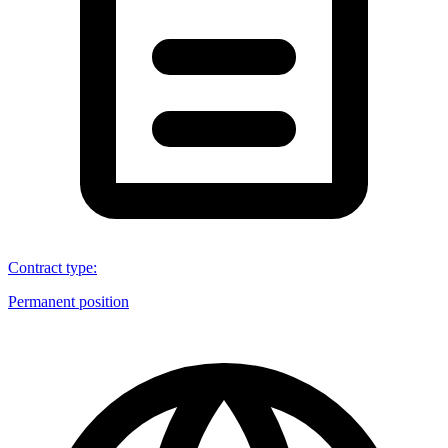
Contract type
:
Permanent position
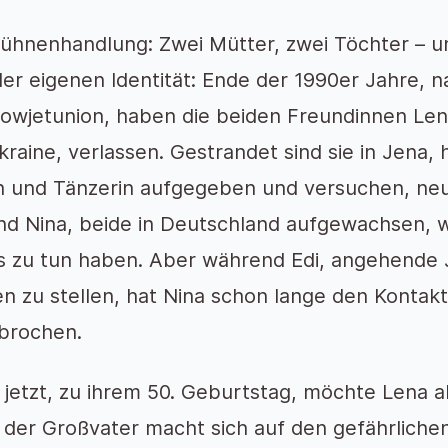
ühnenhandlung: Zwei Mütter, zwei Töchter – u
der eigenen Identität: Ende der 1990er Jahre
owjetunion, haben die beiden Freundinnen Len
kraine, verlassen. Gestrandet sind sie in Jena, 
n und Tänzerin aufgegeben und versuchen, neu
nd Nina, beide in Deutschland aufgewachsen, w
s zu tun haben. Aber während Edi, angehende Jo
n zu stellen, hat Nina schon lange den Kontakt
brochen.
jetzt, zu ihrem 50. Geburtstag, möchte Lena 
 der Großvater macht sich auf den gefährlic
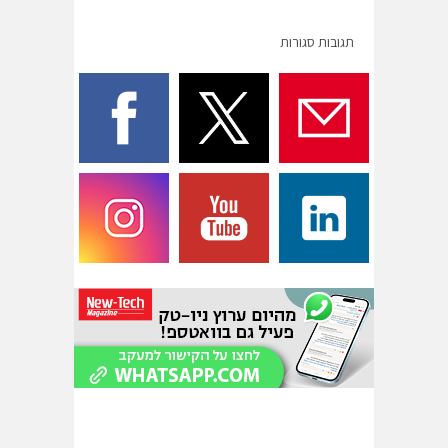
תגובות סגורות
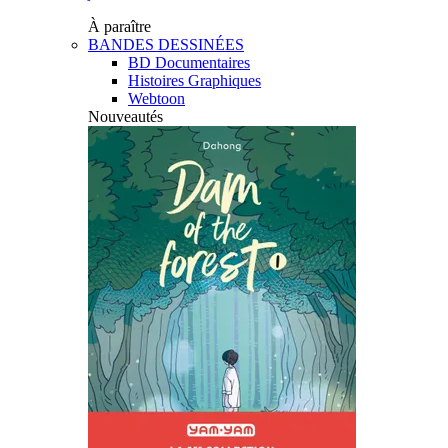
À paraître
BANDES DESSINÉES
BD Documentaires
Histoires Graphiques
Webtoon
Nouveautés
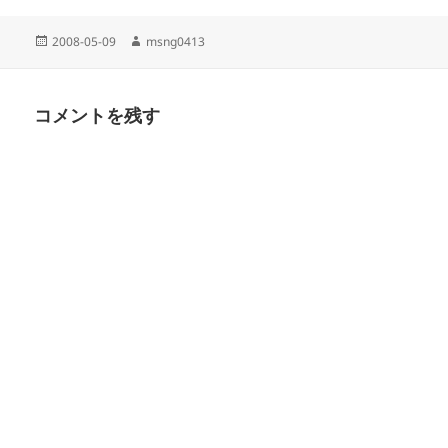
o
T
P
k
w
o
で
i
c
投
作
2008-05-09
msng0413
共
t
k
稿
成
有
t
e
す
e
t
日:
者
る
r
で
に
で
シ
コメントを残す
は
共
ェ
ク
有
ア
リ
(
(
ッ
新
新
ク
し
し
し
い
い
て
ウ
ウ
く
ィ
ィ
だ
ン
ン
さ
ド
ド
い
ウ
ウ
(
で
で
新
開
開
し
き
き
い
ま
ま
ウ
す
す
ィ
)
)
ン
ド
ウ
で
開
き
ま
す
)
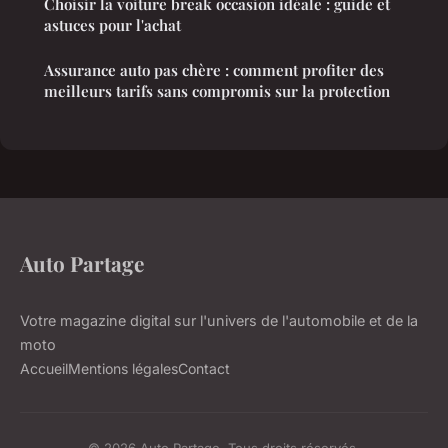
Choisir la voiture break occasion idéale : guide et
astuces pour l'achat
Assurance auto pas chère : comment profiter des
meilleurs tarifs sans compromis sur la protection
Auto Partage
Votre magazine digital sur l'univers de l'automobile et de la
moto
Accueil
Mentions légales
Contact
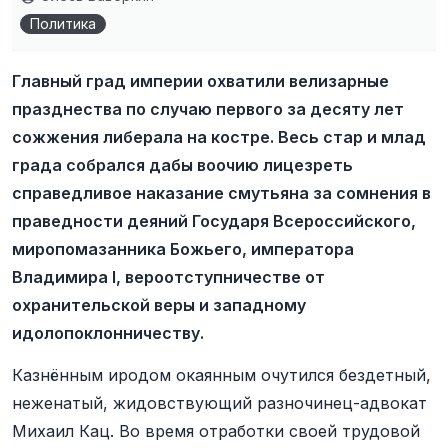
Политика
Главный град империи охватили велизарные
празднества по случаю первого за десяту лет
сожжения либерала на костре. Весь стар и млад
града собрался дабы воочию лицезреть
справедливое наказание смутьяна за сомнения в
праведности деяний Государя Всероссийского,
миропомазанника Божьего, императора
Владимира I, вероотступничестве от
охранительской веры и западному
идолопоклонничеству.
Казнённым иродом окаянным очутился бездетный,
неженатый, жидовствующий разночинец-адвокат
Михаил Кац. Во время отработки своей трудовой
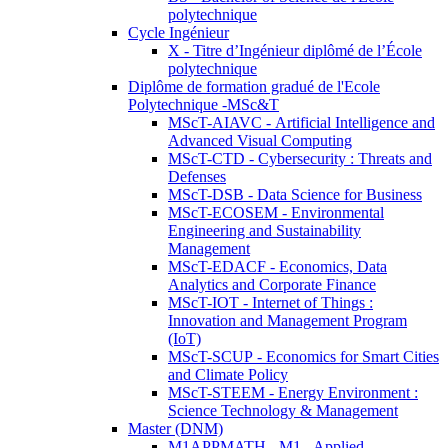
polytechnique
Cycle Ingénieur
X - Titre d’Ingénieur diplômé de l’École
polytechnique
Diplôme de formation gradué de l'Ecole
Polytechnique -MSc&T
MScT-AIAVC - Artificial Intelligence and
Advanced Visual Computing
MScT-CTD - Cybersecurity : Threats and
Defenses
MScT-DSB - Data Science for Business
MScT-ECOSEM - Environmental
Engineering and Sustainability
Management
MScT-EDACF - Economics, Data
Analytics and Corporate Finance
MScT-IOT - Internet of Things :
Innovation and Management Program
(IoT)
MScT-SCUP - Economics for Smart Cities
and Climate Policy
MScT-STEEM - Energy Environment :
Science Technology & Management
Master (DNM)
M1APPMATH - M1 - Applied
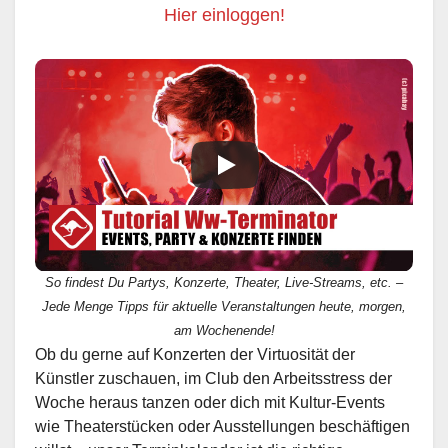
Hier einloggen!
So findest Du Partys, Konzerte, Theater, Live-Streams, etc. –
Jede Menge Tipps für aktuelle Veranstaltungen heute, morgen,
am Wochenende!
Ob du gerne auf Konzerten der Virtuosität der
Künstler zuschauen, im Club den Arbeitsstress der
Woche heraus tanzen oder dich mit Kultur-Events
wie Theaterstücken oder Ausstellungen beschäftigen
▬▬▬
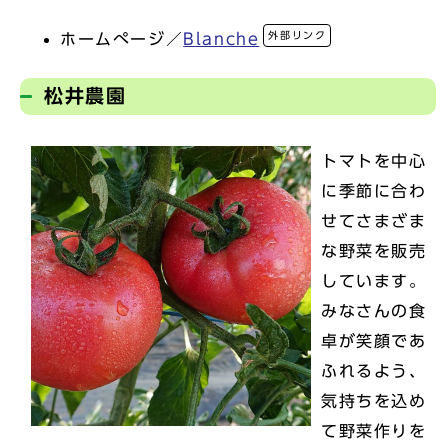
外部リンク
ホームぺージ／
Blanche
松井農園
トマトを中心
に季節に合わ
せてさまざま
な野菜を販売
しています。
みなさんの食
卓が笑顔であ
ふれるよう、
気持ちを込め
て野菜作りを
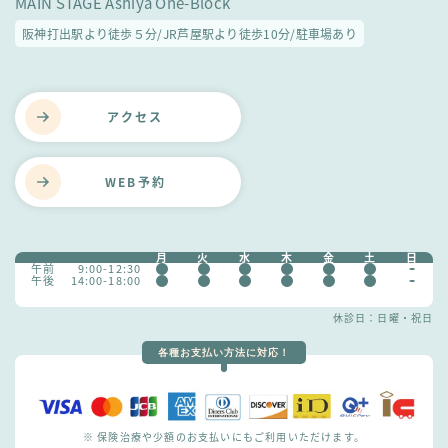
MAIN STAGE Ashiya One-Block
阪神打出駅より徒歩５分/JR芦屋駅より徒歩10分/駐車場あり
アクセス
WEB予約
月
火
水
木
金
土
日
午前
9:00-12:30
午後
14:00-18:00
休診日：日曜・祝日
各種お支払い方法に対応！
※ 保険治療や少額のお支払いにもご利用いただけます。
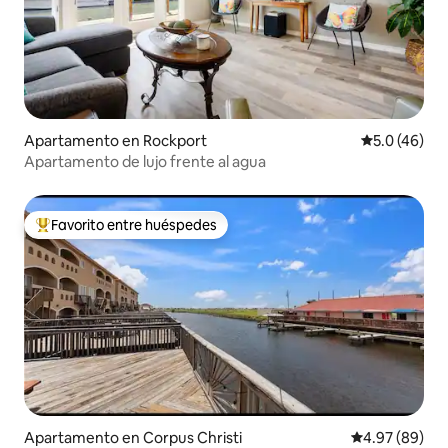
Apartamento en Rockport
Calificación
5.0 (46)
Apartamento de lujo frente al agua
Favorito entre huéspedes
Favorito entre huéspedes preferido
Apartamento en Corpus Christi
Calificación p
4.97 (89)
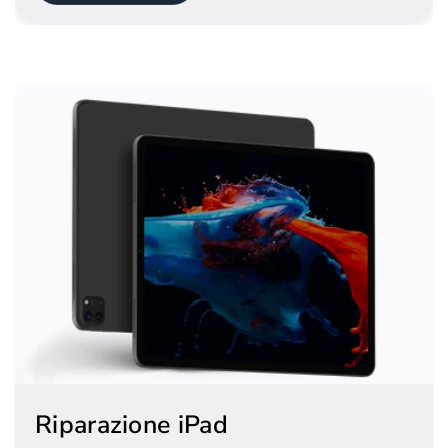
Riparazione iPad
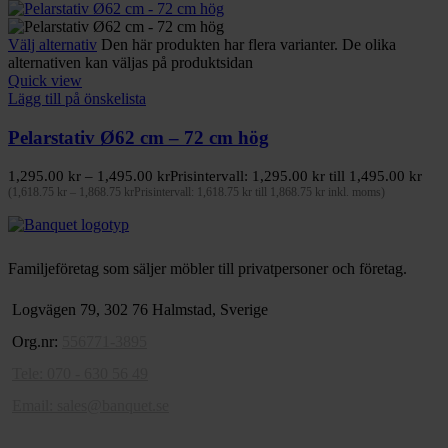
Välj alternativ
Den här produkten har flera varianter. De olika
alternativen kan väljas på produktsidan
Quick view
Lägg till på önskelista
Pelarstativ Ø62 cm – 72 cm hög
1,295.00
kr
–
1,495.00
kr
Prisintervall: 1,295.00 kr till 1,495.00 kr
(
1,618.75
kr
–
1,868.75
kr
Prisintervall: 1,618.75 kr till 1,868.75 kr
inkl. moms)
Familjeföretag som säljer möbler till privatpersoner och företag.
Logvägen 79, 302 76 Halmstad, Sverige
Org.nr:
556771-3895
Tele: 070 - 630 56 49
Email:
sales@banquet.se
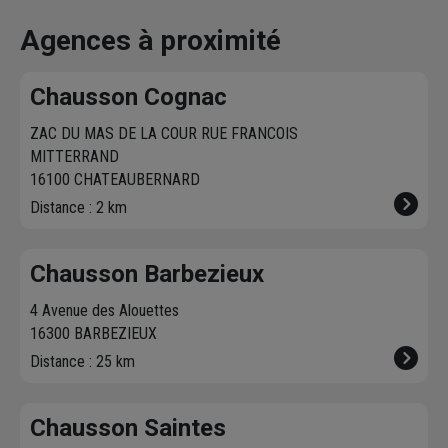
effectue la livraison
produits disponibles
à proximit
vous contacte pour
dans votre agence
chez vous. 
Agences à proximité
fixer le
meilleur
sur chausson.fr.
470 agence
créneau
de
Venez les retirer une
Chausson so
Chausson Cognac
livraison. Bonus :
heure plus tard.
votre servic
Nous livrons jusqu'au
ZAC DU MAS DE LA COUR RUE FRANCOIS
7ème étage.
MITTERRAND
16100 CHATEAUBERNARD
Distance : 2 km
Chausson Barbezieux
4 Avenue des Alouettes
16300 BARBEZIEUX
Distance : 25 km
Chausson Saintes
▬▬▬
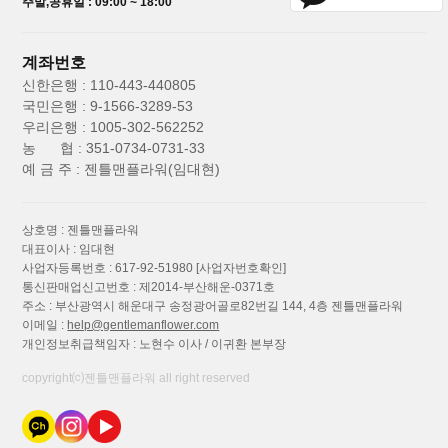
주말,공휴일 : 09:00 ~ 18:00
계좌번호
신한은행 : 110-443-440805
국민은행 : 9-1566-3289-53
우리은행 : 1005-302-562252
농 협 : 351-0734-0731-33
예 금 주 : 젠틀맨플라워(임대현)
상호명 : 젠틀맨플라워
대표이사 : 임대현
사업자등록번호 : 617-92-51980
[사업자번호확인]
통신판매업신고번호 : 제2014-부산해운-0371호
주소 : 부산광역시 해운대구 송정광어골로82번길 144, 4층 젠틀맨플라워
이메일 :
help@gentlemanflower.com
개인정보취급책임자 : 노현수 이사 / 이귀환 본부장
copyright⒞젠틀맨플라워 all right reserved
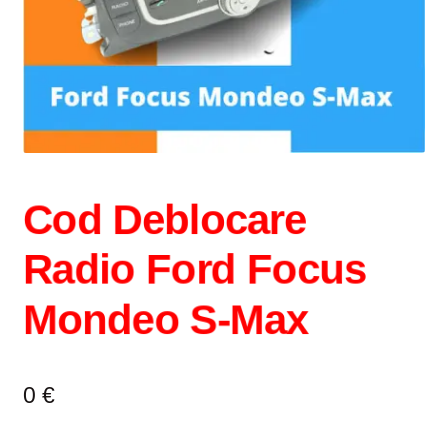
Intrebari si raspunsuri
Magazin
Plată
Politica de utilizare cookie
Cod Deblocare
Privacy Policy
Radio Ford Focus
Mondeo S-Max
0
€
▬▬▬
[Task prompt]
Pictures do not belong in the answer. Return the lines above starting at the one with "Contract type" and ending at the one with "Analytics and Corporate Finance", both kept, exactly.

[Problem solution]
Contract type
:
Permanent position
ühnenhandlung: Zwei Mütter, zwei Töchter – u
der eigenen Identität: Ende der 1990er Jahre
owjetunion, haben die beiden Freundinnen Len
kraine, verlassen. Gestrandet sind sie in Jena, 
n und Tänzerin aufgegeben und versuchen, neu
nd Nina, beide in Deutschland aufgewachsen, w
s zu tun haben. Aber während Edi, angehende Jo
n zu stellen, hat Nina schon lange den Kontakt
brochen.
jetzt, zu ihrem 50. Geburtstag, möchte Lena 
 der Großvater macht sich auf den gefährlic
תגובות סגורות
À paraître
BANDES DESSINÉES
BD Documentaires
Histoires Graphiques
Webtoon
Nouveautés
o
T
P
k
w
o
で
i
c
投
作
2008-05-09
msng0413
共
t
k
稿
成
有
t
e
す
e
t
日:
者
る
r
で
に
で
シ
コメントを残す
は
共
ェ
ク
有
ア
リ
(
(
ッ
新
新
ク
し
し
し
い
い
て
ウ
ウ
く
ィ
ィ
だ
ン
ン
さ
ド
ド
い
ウ
ウ
(
で
で
新
開
開
し
き
き
い
ま
ま
ウ
す
す
ィ
)
)
ン
ド
ウ
で
開
き
ま
す
)
Choisir la voiture break occasion idéale : guide et
astuces pour l'achat
Assurance auto pas chère : comment profiter des
meilleurs tarifs sans compromis sur la protection
Auto Partage
Votre magazine digital sur l'univers de l'automobile et de la
moto
Accueil
Mentions légales
Contact
Политика
Главный град империи охватили велизарные
празднества по случаю первого за десяту лет
сожжения либерала на костре. Весь стар и млад
града собрался дабы воочию лицезреть
справедливое наказание смутьяна за сомнения в
праведности деяний Государя Всероссийского,
миропомазанника Божьего, императора
Владимира I, вероотступничестве от
охранительской веры и западному
идолопоклонничеству.
Казнённым иродом окаянным очутился бездетный,
неженатый, жидовствующий разночинец-адвокат
Михаил Кац. Во время отработки своей трудовой
polytechnique
Cycle Ingénieur
X - Titre d’Ingénieur diplômé de l’École
polytechnique
Diplôme de formation gradué de l'Ecole
Polytechnique -MSc&T
MScT-AIAVC - Artificial Intelligence and
Advanced Visual Computing
MScT-CTD - Cybersecurity : Threats and
Defenses
MScT-DSB - Data Science for Business
MScT-ECOSEM - Environmental
Engineering and Sustainability
Management
MScT-EDACF - Economics, Data
Analytics and Corporate Finance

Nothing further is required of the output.